How it works
picurl is a management application for distributed photo collections. It focuses on standard-based, storage independent photo tagging. picurl is written in Python and is available for Windows and Linux. But let’s see how it works in reality:
Step 1: Define your photo stores
First, you define photo stores in picurl, telling the program where you saved your photos. A photo store can be any device/media or service that saves/hosts your photos. To be more precise, picurl currently supports hard disks, removeable devices and media (USB-stick, mobile hard drives, CD-Rs and DVDs), HTTP and FTP servers plus the photosharing service Flickr (Picasa support is under development) as stores for your photos.
Step 2: Super-Fast-Indexing
After entering one little shell command, picurl indexes your photo stores. during this process, picurl looks for photos on your stores and saves a miniature version (thumbnail) of each photo to your user directory. picurl only requests a tiny fraction of the actual image data for generating thumbnails, so indexing is rather fast in most cases.
Step 3: Metadata conversion (done automatically)
This step makes picurl unique: picurl doesn’t just write the thumbnail to disk, it also includes the image metadata from the original photo. If you index photos from a photosharing service like Flickr, all tags and other flickr metadata are exported to the thumbnail too. The great deal about this: when you download photos from flickr.com, “proprietary” metadata like flickr tags normally gets lost. picurl preserves this information and converts it to standard EXIF/IPTC data, so that a wide range of applications (e.g. Adobe Photoshop/Lightroom, Apple Aperture) can read it. But how does this help you?
picurl also saves the URL of the source image in the thumbnail and turns it into a visual bookmark: when you want to download the original image, simply pass the thumbnail(s) to picurl. No need to remember cryptic URLs of photo galleries.
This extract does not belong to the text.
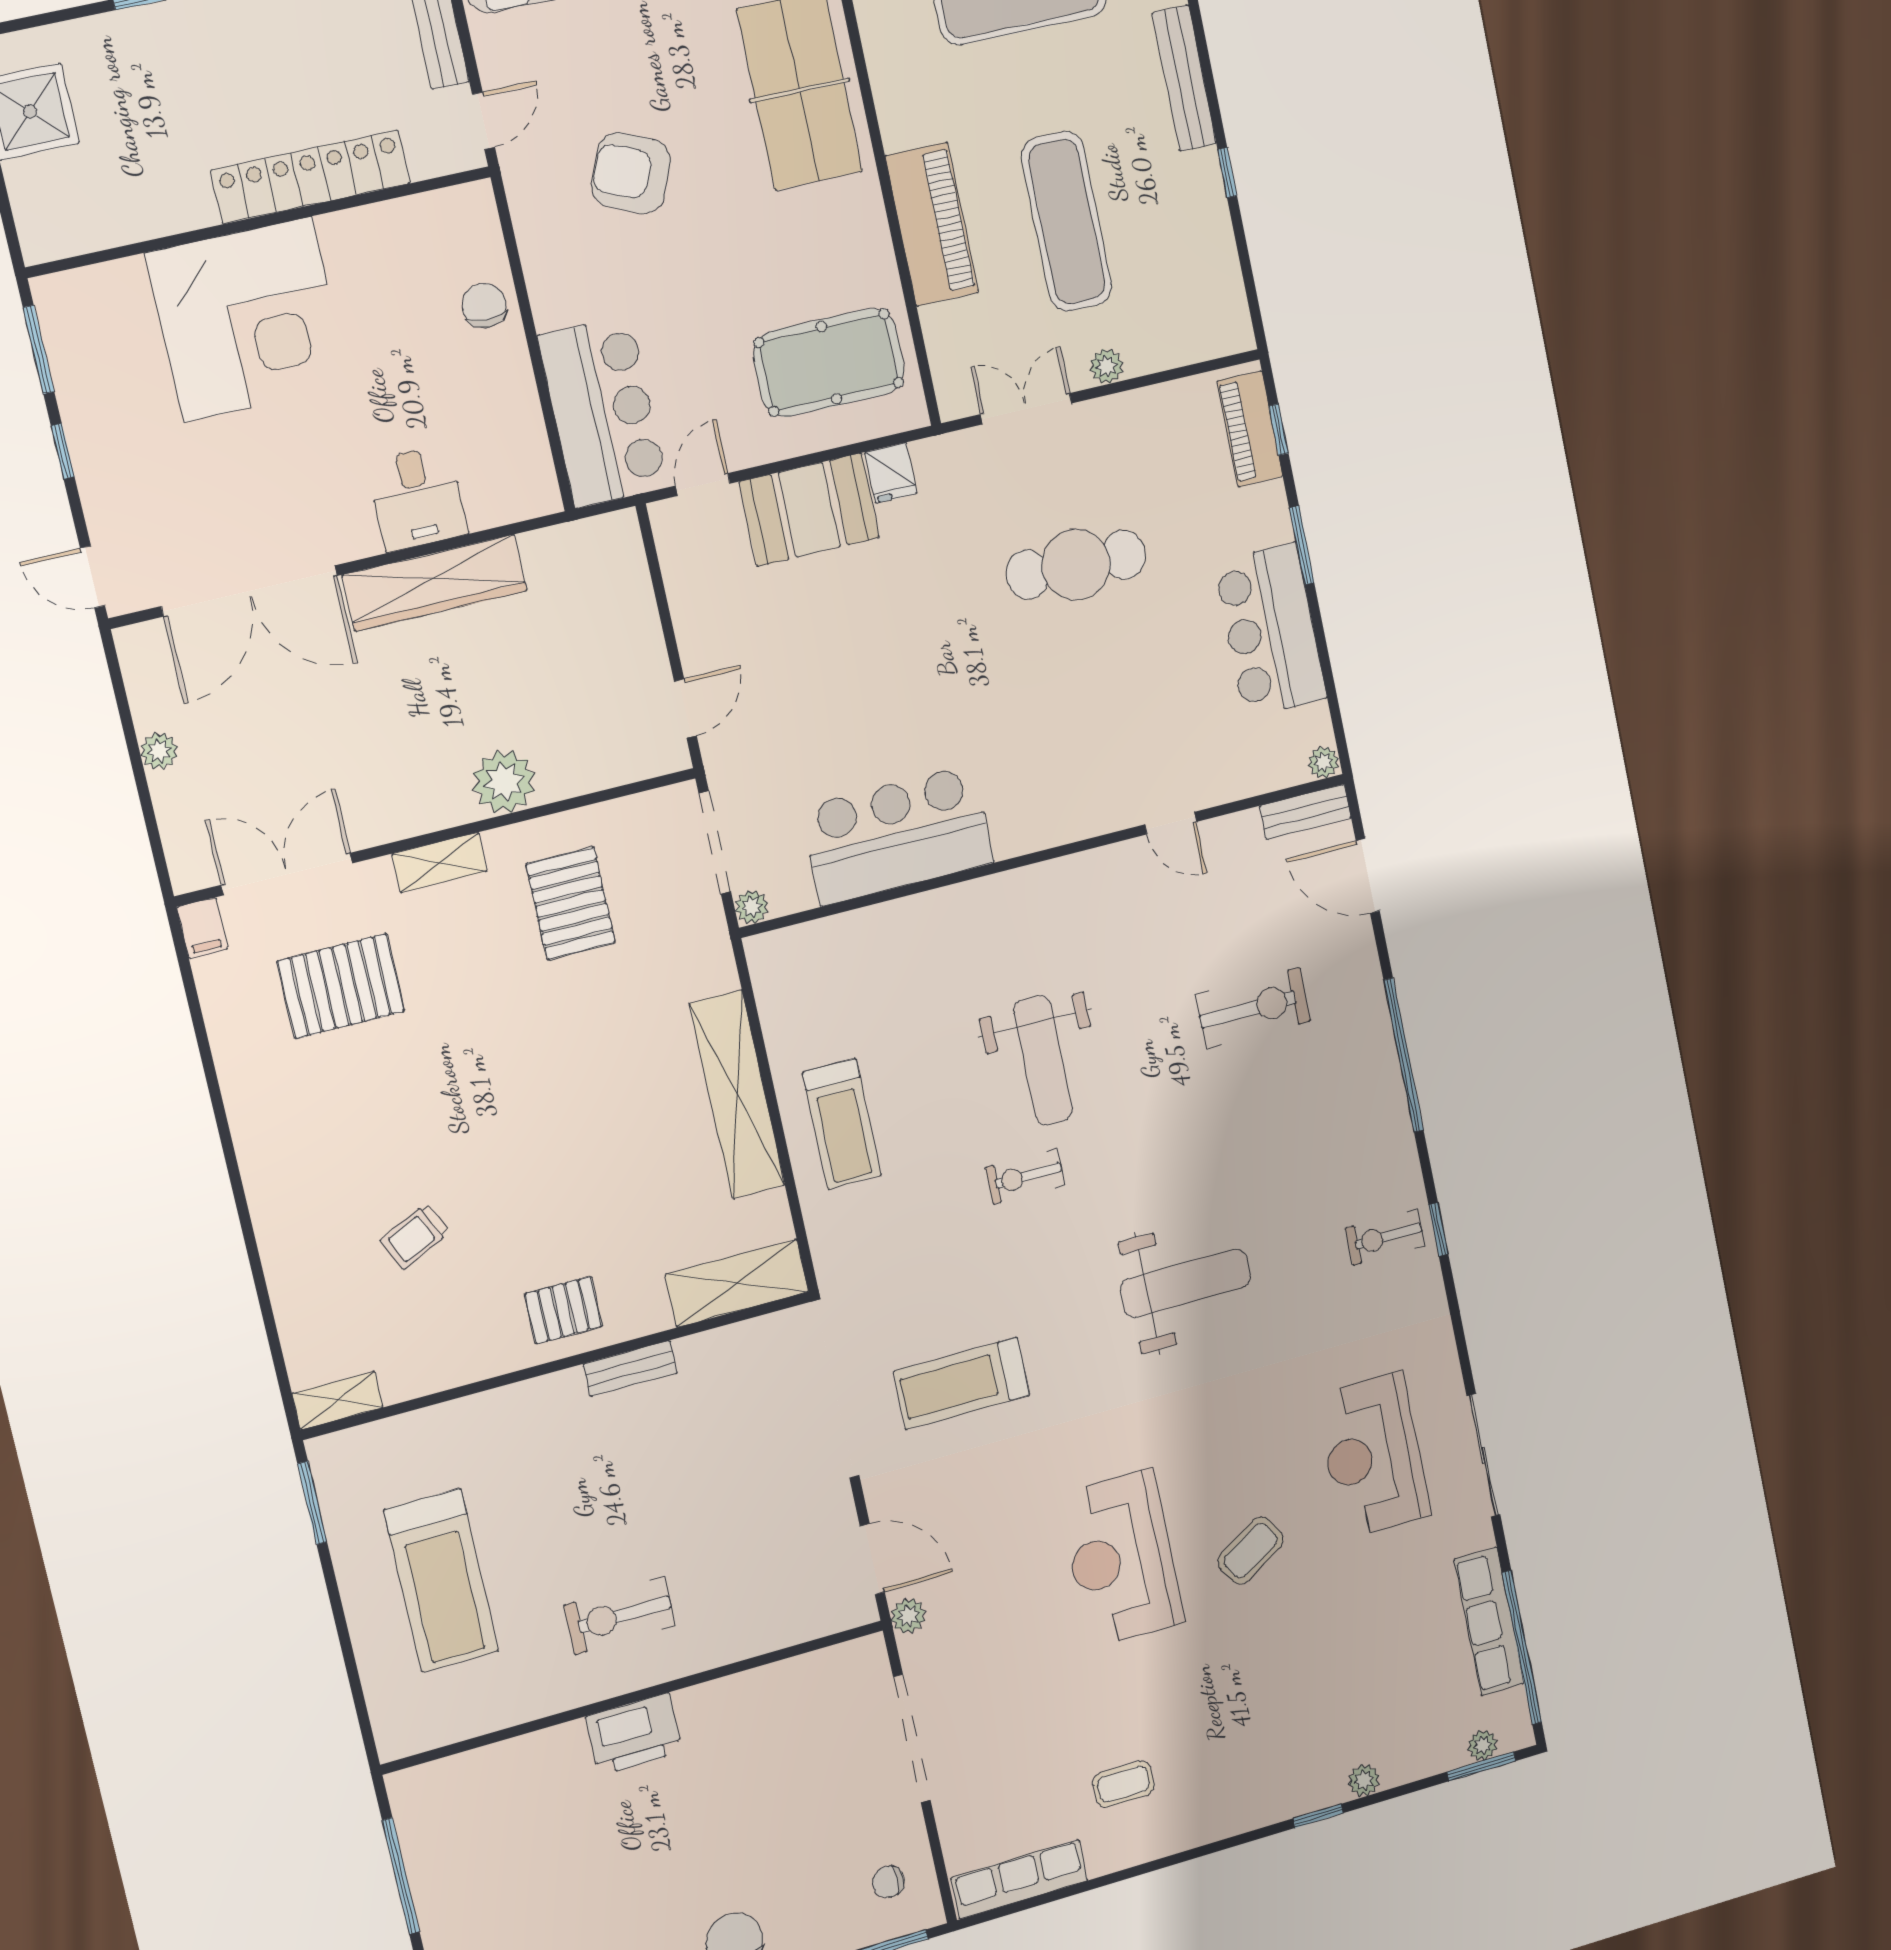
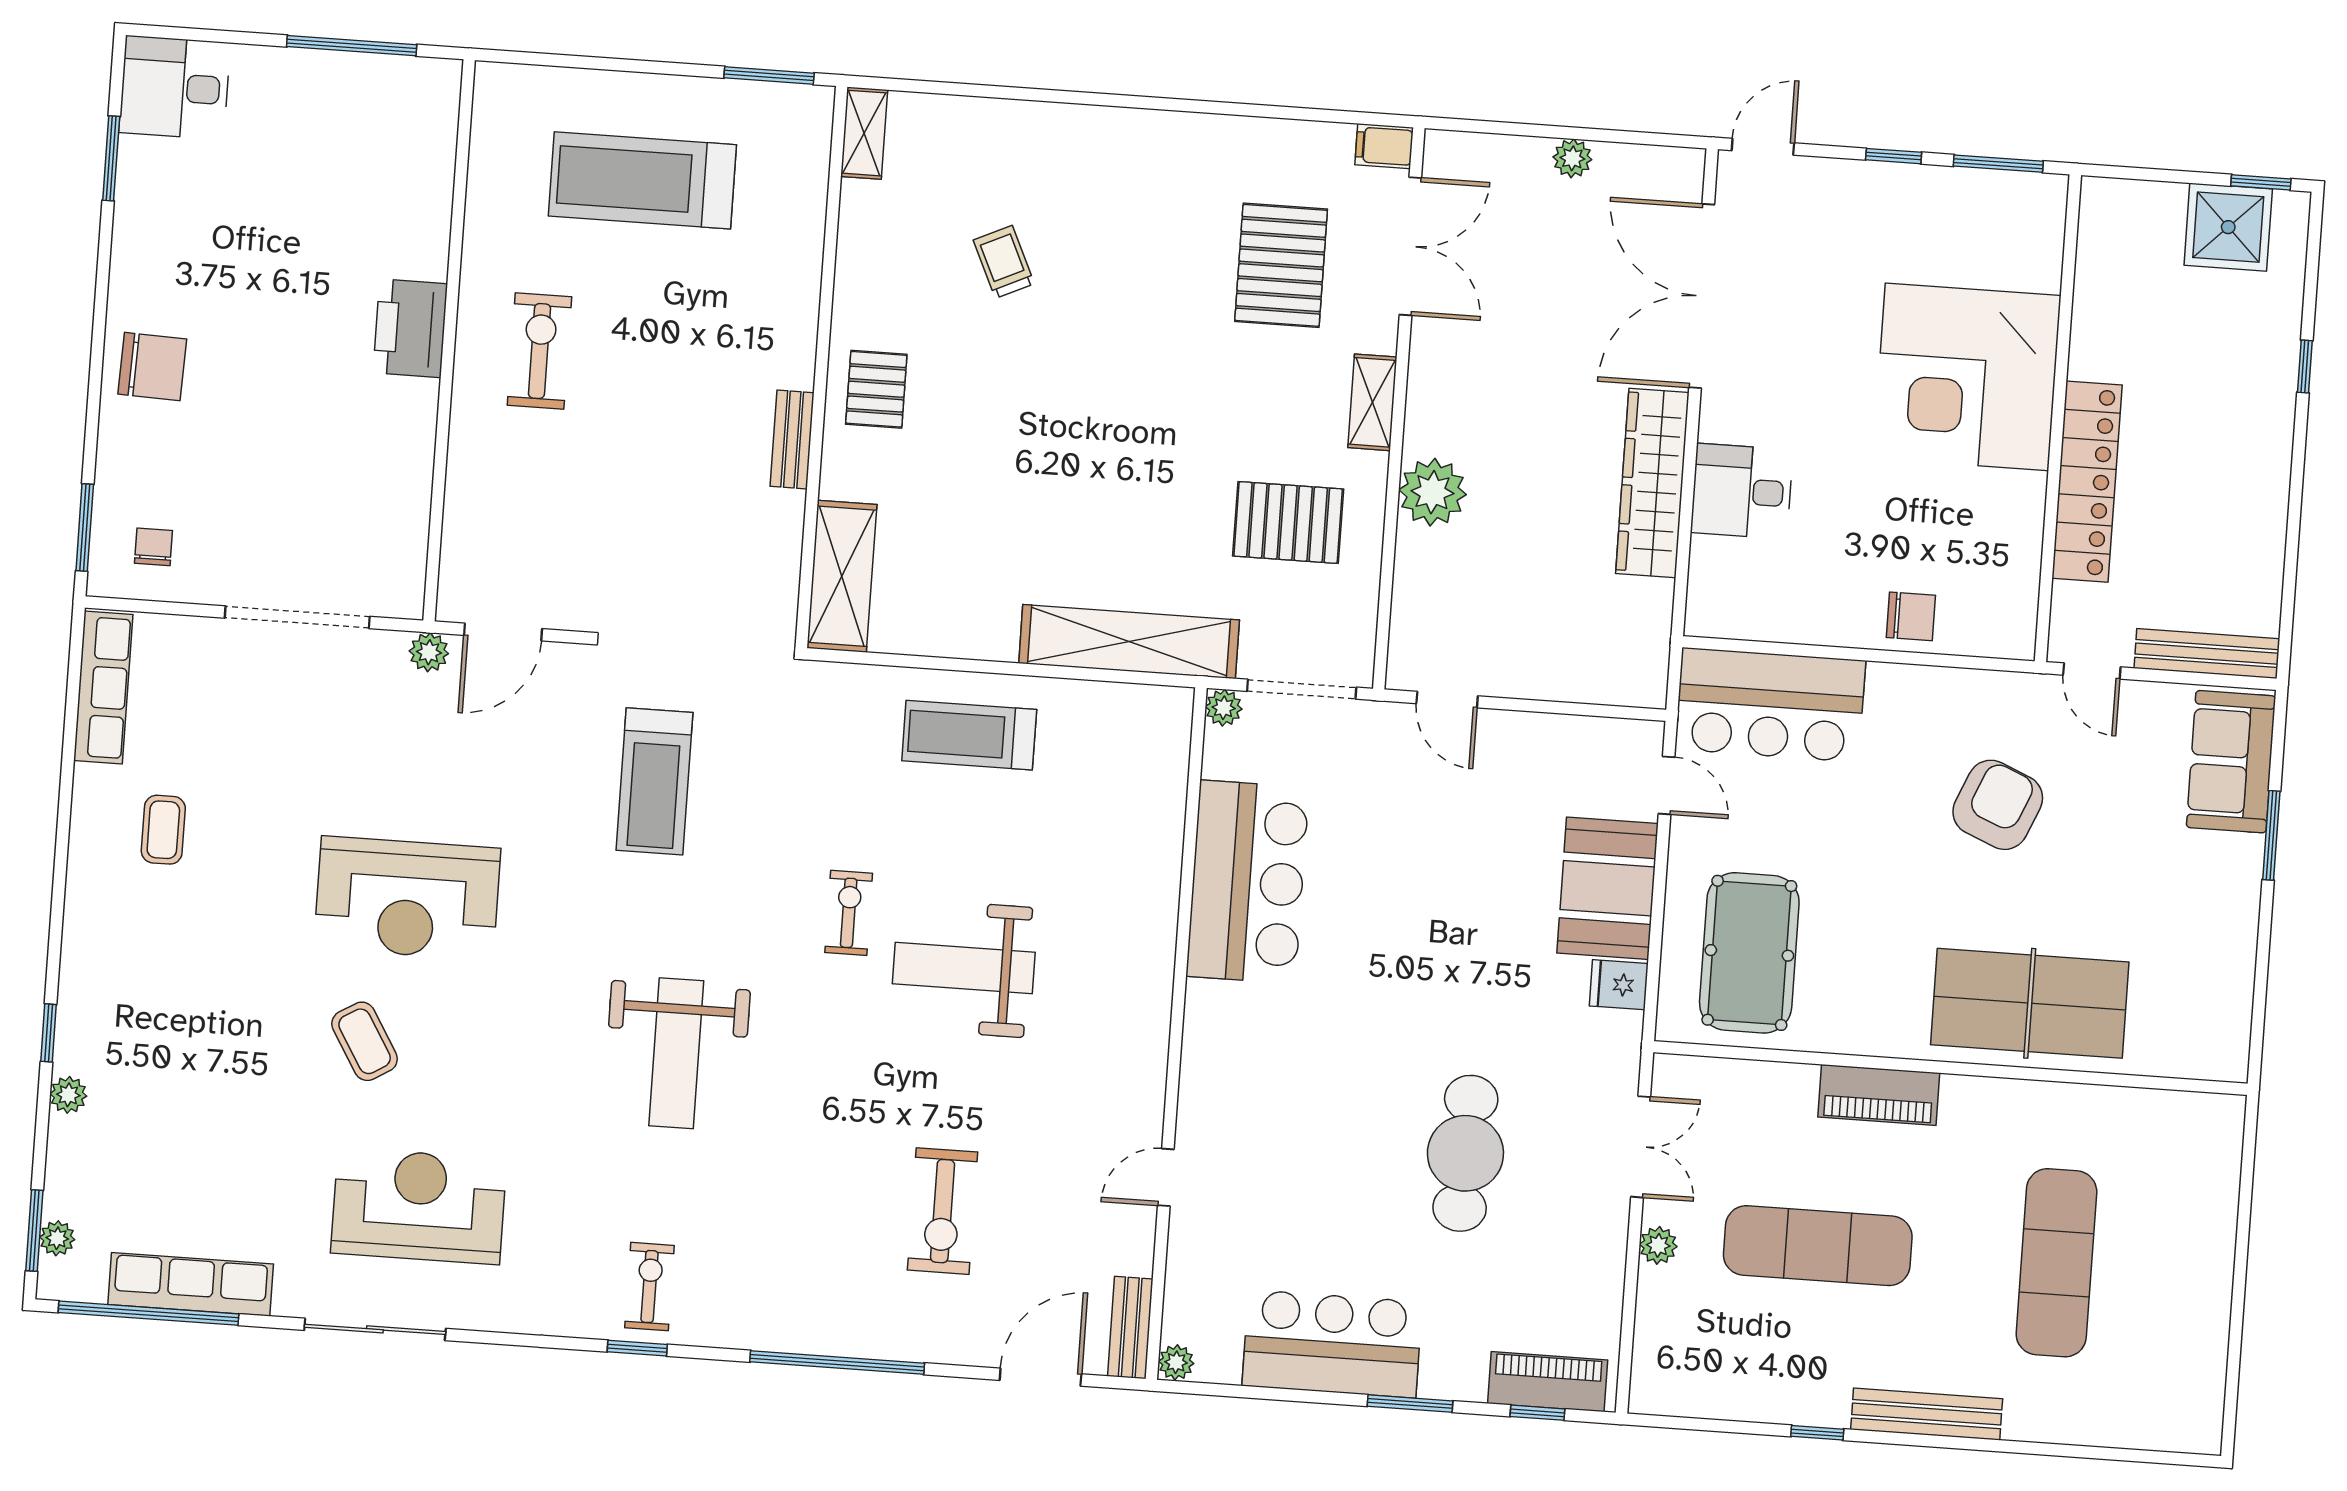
piano: (932, 224) -> (1879, 1095), width x0.73, depth x0.75
shelving: (737, 1094) -> (1129, 642), moved
treadmill: (962, 1383) -> (654, 781), turned 180
reception desk: (1121, 1558) -> (407, 898), turned 180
For the Photo-Geeks among you: picurl doesn’t rely on the presence of thumbnails/metadata in the source photo (EXIF/IPTC headers), it can also obtain this data from other sources (e.g. APIs, filesystem, HTML scraping…)
Step 4: Enjoy unlimited possibilities
Now you have a complete, yet minimum-sized offline version of your distributed photo collection… and unlimited possibilies:
- Browse your collection in Windows Explorer or IrfanView and right-click’n download the photos you want.
- Inspect the contents of ALL your photo stores at a glace with picurl’s powerful HTML Interface – you don’t need to insert your photo DVDs or connect to the internet for that.
- Run powerful, SQL-like Queries on your photo collection to find all images you took on your exciting Barcelona trip with your OLYMPUS 740Z cam.
- Send your friend Brian a best-of collection of his portraits within a small zip file – and let him decide what he wants to download.
Because of its standard-based approach, picurl can teamplay with many other image editors, photo management apps, file managers or other tools. We will continuosly update our tutorial section to give you more examples.